# REQUEST
When you spot the word "would" in a line of the data below, copy that line.

# Content revision data
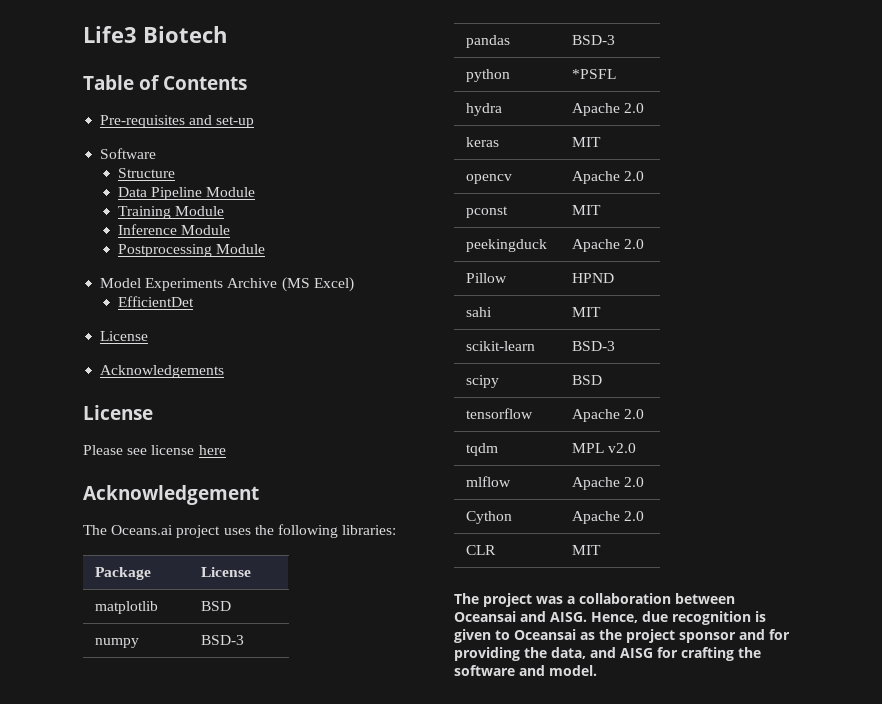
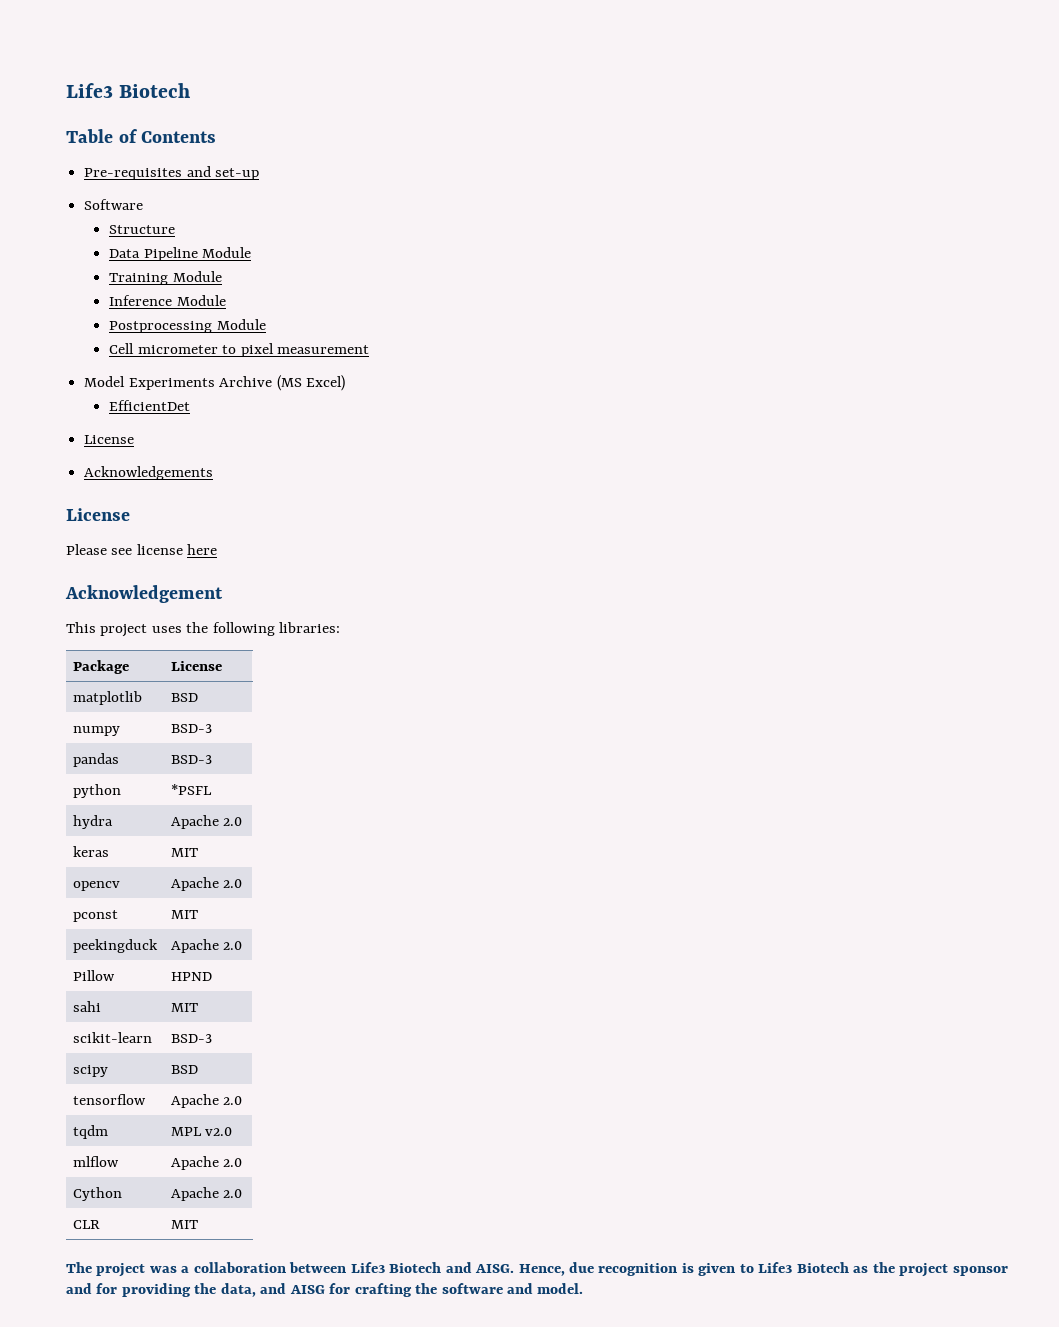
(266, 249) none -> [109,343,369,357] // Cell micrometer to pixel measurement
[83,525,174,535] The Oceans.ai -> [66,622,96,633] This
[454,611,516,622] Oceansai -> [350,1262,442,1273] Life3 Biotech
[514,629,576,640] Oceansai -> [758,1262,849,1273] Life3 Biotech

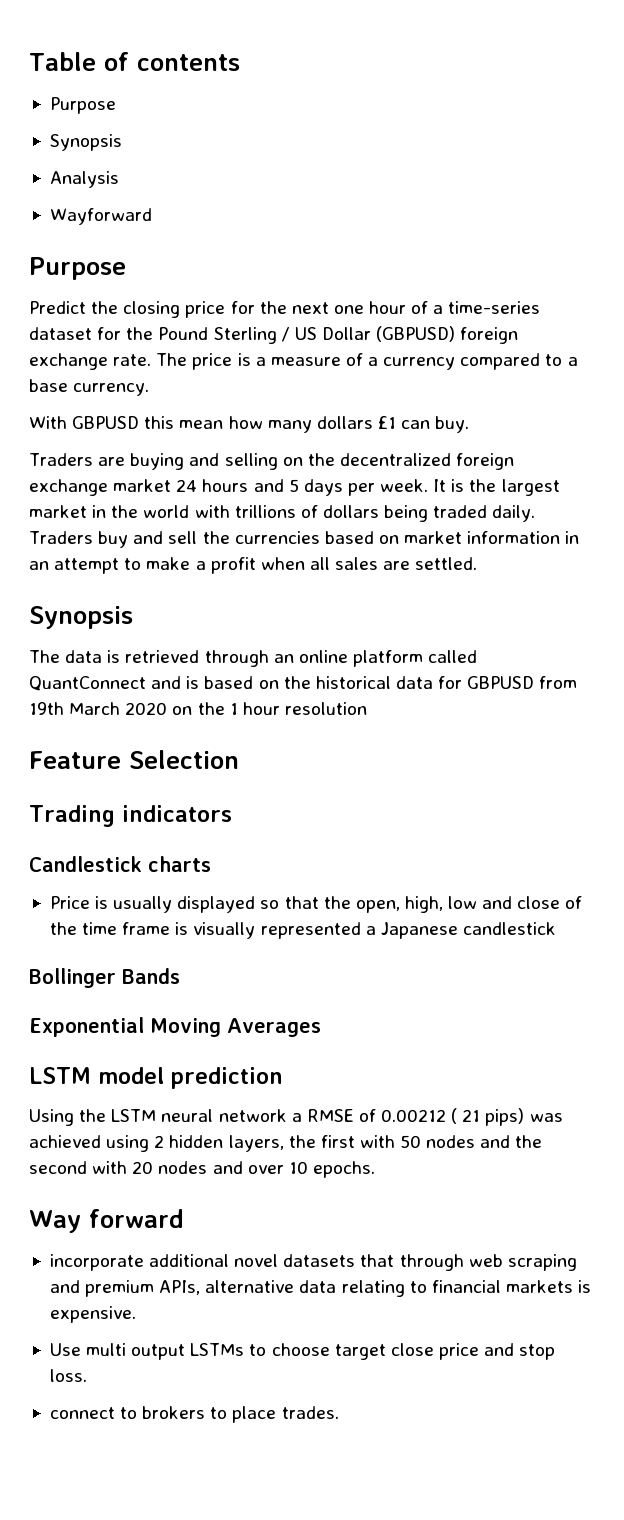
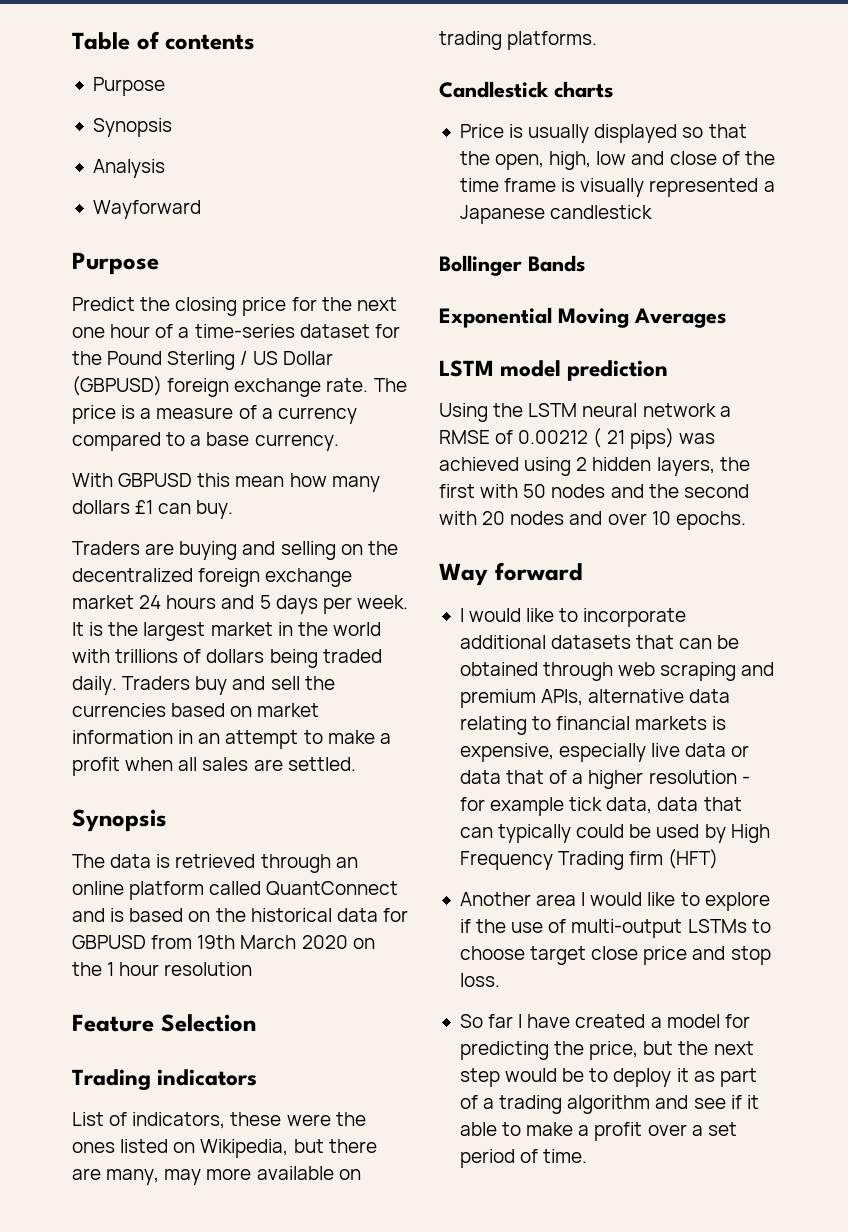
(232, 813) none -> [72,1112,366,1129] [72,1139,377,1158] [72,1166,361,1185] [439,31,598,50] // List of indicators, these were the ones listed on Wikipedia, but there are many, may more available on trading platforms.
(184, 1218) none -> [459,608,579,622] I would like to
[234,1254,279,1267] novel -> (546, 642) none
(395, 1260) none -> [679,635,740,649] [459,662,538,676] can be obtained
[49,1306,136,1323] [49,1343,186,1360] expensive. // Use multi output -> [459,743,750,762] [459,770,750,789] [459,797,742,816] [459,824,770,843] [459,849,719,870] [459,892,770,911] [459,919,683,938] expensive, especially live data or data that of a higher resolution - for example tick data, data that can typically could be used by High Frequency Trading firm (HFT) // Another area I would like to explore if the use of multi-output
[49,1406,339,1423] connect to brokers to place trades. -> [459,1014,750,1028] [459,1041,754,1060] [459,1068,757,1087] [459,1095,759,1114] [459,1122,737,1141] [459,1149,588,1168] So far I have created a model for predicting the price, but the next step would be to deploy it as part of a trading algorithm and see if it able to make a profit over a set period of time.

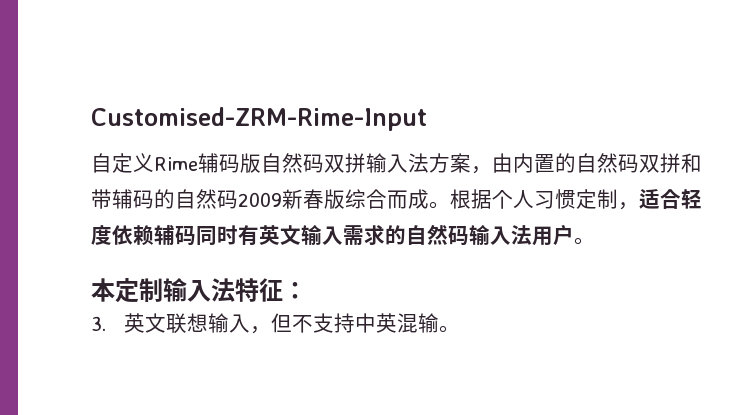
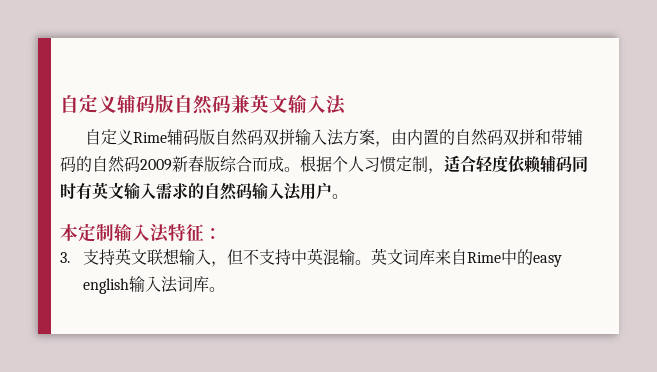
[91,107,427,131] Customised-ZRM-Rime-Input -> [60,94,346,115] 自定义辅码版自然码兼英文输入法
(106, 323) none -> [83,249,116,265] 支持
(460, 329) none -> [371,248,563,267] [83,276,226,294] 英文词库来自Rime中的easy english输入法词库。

# RESPONSE TO THE TASK
(184, 1218) none -> [459,608,579,622] I would like to
[49,1306,136,1323] [49,1343,186,1360] expensive. // Use multi output -> [459,743,750,762] [459,770,750,789] [459,797,742,816] [459,824,770,843] [459,849,719,870] [459,892,770,911] [459,919,683,938] expensive, especially live data or data that of a higher resolution - for example tick data, data that can typically could be used by High Frequency Trading firm (HFT) // Another area I would like to explore if the use of multi-output
[49,1406,339,1423] connect to brokers to place trades. -> [459,1014,750,1028] [459,1041,754,1060] [459,1068,757,1087] [459,1095,759,1114] [459,1122,737,1141] [459,1149,588,1168] So far I have created a model for predicting the price, but the next step would be to deploy it as part of a trading algorithm and see if it able to make a profit over a set period of time.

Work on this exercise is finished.